Rabu, 18 September 2024 15:23:16 WIB

Pameran di Harbin Tampilkan Dokumen Sejarah Langka yang Buktikan Fakta Agresi Jepang terhadap Tiongkok
Tiongkok

Eko Satrio Wibowo

banner

Liu Qiangmin, Direktur Memorial Hall of Northeast China Revolutionary Martyrs (CMG)

Harbin, Radio Bharata Online - Memorial Hall of Northeast China Revolutionary Martyrs di Harbin, ibu kota Provinsi Heilongjiang di timur laut Tiongkok, memamerkan peninggalan budaya nasional kelas satu, Peta Imigrasi Pertanian Manchuria milik para agresor Jepang tertanggal 1939, untuk memperingati 93 tahun Peristiwa 18 September.

Dokumen tersebut mengungkap tindakan kriminal para agresor Jepang di timur laut Tiongkok, yang sebelumnya bernama Manchuria, yang mengingatkan rakyat Tiongkok untuk tidak melupakan sejarah dan penghinaan nasional.

Peta tersebut dengan jelas mencatat imigrasi besar-besaran yang direncanakan dan terorganisasi setelah pendudukan Jepang di wilayah timur laut Tiongkok. Ini adalah dokumen fisik langka tentang invasi Jepang ke Tiongkok dan imigrasi yang direncanakannya, serta bukti sejarah upaya Jepang untuk menduduki timur laut Tiongkok dalam waktu yang lama.

"Melalui imigrasi, mereka ingin mengubah proporsi penduduk di wilayah timur laut, sehingga dapat mencapai tujuan mereka untuk menduduki wilayah timur laut Tiongkok secara menyeluruh dan jangka panjang," kata Liu Qiangmin, Direktur balai peringatan tersebut.

Pada bulan Februari 1933, gelombang pertama imigran bersenjata dari Jepang, sebagian besar veteran, menetap di Kota Yongfeng, Kota Jiamusi, Heilongjiang, dan mendirikan desa imigran pertama di timur laut Tiongkok, yang disebut Desa Mirong.

Kemudian, penjajah Jepang menyita dan merampas tanah petani Tiongkok di Heilongjiang, dan mengusir mereka sebanyak lima kali dengan paksa.

Pada tahun 1939, penjajah Jepang mengubah nama "kelompok imigran" menjadi "kelompok perintis" untuk menutupi niat mereka yang sebenarnya. Pada tahun 1945, lebih dari 800 "kelompok perintis" dari Jepang telah memaksa masuk ke timur laut Tiongkok dan merampas lebih dari 1,5 juta hektar lahan pertanian dari penduduk setempat.

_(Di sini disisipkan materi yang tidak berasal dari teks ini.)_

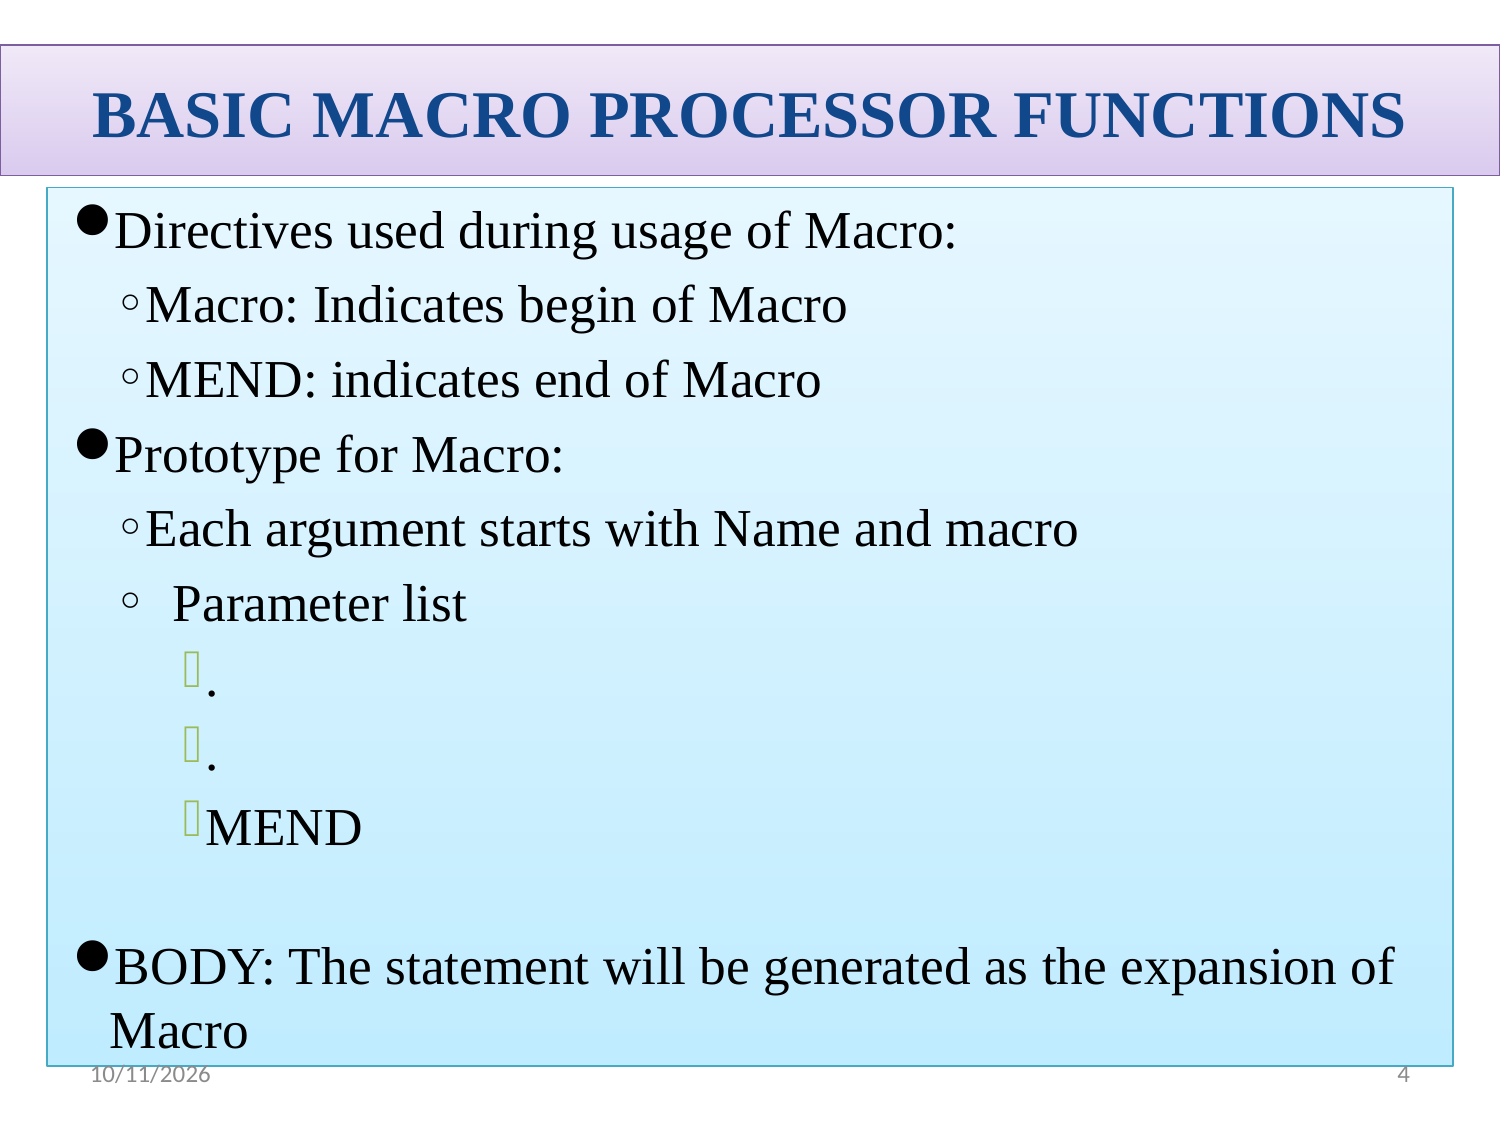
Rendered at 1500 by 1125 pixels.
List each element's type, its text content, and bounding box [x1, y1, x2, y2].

text_box 17/12/2020 [75, 1042, 425, 1103]
text_box 1 [1074, 1042, 1425, 1103]
text_box Directives used during usage of Macro: Macro: Indicates begin of Macro MEND: indicates end of Macro Prototype for Macro: Each argument starts with Name and macro Parameter list . . MEND BODY: The statement will be generated as the expansion of Macro [46, 187, 1453, 1067]
text_box BASIC MACRO PROCESSOR FUNCTIONS [0, 45, 1500, 176]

Di 47 daerah di Heilongjiang saat itu, terdapat 137.000 pemukim Jepang yang datang ke Tiongkok dengan kedok "kelompok perintis".

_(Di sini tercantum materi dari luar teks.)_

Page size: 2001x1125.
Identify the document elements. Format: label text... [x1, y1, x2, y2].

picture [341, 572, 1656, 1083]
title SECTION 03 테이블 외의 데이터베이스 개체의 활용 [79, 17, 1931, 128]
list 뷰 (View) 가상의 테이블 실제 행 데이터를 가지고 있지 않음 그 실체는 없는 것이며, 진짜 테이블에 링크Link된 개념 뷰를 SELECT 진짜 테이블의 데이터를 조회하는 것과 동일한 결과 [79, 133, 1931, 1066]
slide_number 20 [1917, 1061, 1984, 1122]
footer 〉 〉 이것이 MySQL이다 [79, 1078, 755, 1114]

"Masing-masing pemukiman imigran pada peta tersebut menggambarkan kehidupan menyedihkan penduduk Tionghoa setempat yang telah dirampas tanahnya dan dipaksa mengembara," kata Liu.

Setelah Jepang menyerah pada bulan Agustus 1945, sebagian besar pemukim Jepang dipulangkan. Peta tersebut telah menjadi bukti kuat agresi imperialis Jepang terhadap Tiongkok, yang mengingatkan orang-orang Tiongkok untuk tidak melupakan penghinaan nasional dan menghargai perdamaian.

Insiden 18 September menandai dimulainya Perang Perlawanan Rakyat Tiongkok terhadap Agresi Jepang dari tahun 1931 hingga 1945. Selama bertahun-tahun, Tiongkok terus memperingati Insiden 18 September.